Por Ana Cristina Franco.
Ilustración: Luis Eduardo Toapanta.
Edición 435 – agosto 2018.
A veces mi mente regresa a esa casa. A esas mañanas felices en las que intentaba escribir por primera vez. Esa casa estaba decorada con cuadros de abuela, olía a tía, y tenía todo: lavadora, secadora, floreros, tenedores, mantelitos, alfombras, camas tendidas con sábanas limpias. Nosotras (mi amiga y yo) vivíamos ahí como quien vive en un hotel. No pagábamos arriendo y cada mes los servicios se pagaban solos.
Me habían botado del trabajo. Era agosto. Los arupos florecían en Quito y no me daban ganas de salir del desempleo. Hasta desarrollé una teoría diogenesca: no había para qué trabajar. O como diría Wilde: el trabajo es el refugio de los que no tienen nada que hacer. Los seres humanos estudiábamos para ir a la universidad. Íbamos a la universidad para hacer un doctorado. Hacíamos un doctorado para tener una casa. ¿Por qué no saltarse los pasos e ir directamente al objetivo final?
Yo ya tenía la casa. Bastaba con subir a la terraza y tomar el sol. Es increíble cuánta abundancia puede haber con poco dinero. Iba al mercado con cinco dólares y compraba choclo, habas, mote, sandía. Y estos alimentos me parecían deliciosos, vivos. En ese tiempo, en esa casa, amaba la vida. Tenía muchas ganas de sentir el sol en la piel, de leer, de comer fruta. Era una especie de exacerbación de los sentidos. En la terraza miraba las nubes —puede sonar muy hippie, pero estaba segura que hacerlo era vital en mi proceso existencial—. Mirar las nubes, mirar el cielo, debería ser ley para alguien que quiere escribir o vivir o darse cuenta de que vive.

....................

■ **Tarea A**
Traduzca al inglés esta oración del fragmento de texto: "Es increíble cuánta abundancia puede haber con poco dinero."
■ **Tarea B**
Responda brevemente a partir del fragmento de texto:
(i) ¿Con quién vivía en la casa quien narra?
(ii) ¿Qué florecía en Quito en agosto?
(iii) ¿Cuánto dinero llevaba quien narra al ir al mercado?
Los registros no guardan relación con el fragmento de texto.

■ **Datos proporcionados**

....................

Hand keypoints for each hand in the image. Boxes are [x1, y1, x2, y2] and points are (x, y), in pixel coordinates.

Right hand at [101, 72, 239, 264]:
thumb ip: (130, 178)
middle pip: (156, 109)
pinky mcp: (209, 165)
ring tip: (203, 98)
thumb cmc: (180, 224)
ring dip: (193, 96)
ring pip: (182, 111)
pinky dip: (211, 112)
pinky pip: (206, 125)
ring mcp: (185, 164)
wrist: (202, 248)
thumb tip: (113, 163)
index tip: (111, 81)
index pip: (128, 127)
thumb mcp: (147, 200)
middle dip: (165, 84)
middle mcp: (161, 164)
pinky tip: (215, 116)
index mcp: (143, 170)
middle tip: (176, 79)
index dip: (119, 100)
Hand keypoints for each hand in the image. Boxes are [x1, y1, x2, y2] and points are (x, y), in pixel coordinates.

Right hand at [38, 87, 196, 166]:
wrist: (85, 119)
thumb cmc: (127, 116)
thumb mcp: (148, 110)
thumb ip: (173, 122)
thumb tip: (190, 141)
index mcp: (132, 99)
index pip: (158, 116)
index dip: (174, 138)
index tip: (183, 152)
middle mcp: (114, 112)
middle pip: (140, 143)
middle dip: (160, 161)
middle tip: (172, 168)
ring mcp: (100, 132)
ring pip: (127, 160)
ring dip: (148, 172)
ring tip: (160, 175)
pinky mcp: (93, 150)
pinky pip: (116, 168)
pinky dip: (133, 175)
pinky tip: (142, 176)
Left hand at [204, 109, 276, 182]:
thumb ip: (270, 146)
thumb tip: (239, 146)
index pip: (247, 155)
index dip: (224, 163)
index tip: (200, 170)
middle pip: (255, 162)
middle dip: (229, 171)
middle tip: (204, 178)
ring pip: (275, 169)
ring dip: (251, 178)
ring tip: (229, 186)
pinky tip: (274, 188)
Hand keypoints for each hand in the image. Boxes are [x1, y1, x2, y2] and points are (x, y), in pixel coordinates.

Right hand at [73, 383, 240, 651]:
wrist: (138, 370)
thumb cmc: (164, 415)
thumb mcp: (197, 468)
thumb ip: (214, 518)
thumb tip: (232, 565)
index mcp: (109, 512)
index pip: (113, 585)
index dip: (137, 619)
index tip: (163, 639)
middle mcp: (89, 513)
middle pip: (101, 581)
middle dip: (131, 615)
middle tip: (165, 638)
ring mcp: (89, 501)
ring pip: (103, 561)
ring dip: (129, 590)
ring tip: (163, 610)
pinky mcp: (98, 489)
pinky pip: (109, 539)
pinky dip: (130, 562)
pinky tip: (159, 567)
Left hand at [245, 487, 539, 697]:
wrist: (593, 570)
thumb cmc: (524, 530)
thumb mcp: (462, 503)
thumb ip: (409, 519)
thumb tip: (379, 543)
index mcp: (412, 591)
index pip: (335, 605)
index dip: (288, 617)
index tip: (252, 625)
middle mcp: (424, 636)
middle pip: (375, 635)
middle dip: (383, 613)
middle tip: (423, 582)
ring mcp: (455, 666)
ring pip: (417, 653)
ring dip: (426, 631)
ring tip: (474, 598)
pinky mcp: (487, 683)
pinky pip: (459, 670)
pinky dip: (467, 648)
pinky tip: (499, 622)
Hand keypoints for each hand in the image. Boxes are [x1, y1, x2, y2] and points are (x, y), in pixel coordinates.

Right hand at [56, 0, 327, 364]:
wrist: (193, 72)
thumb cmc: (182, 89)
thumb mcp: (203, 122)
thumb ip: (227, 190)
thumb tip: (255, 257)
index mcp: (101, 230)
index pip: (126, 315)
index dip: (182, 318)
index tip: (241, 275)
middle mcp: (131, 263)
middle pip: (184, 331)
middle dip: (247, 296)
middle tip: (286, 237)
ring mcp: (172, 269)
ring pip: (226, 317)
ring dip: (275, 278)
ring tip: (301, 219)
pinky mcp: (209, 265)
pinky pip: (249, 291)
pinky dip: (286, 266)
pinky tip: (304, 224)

....................

■ **Respuesta final A**
It is incredible how much abundance there can be with little money.

■ **Respuesta final B**
(i) Con una amiga.
(ii) Los arupos.
(iii) Cinco dólares.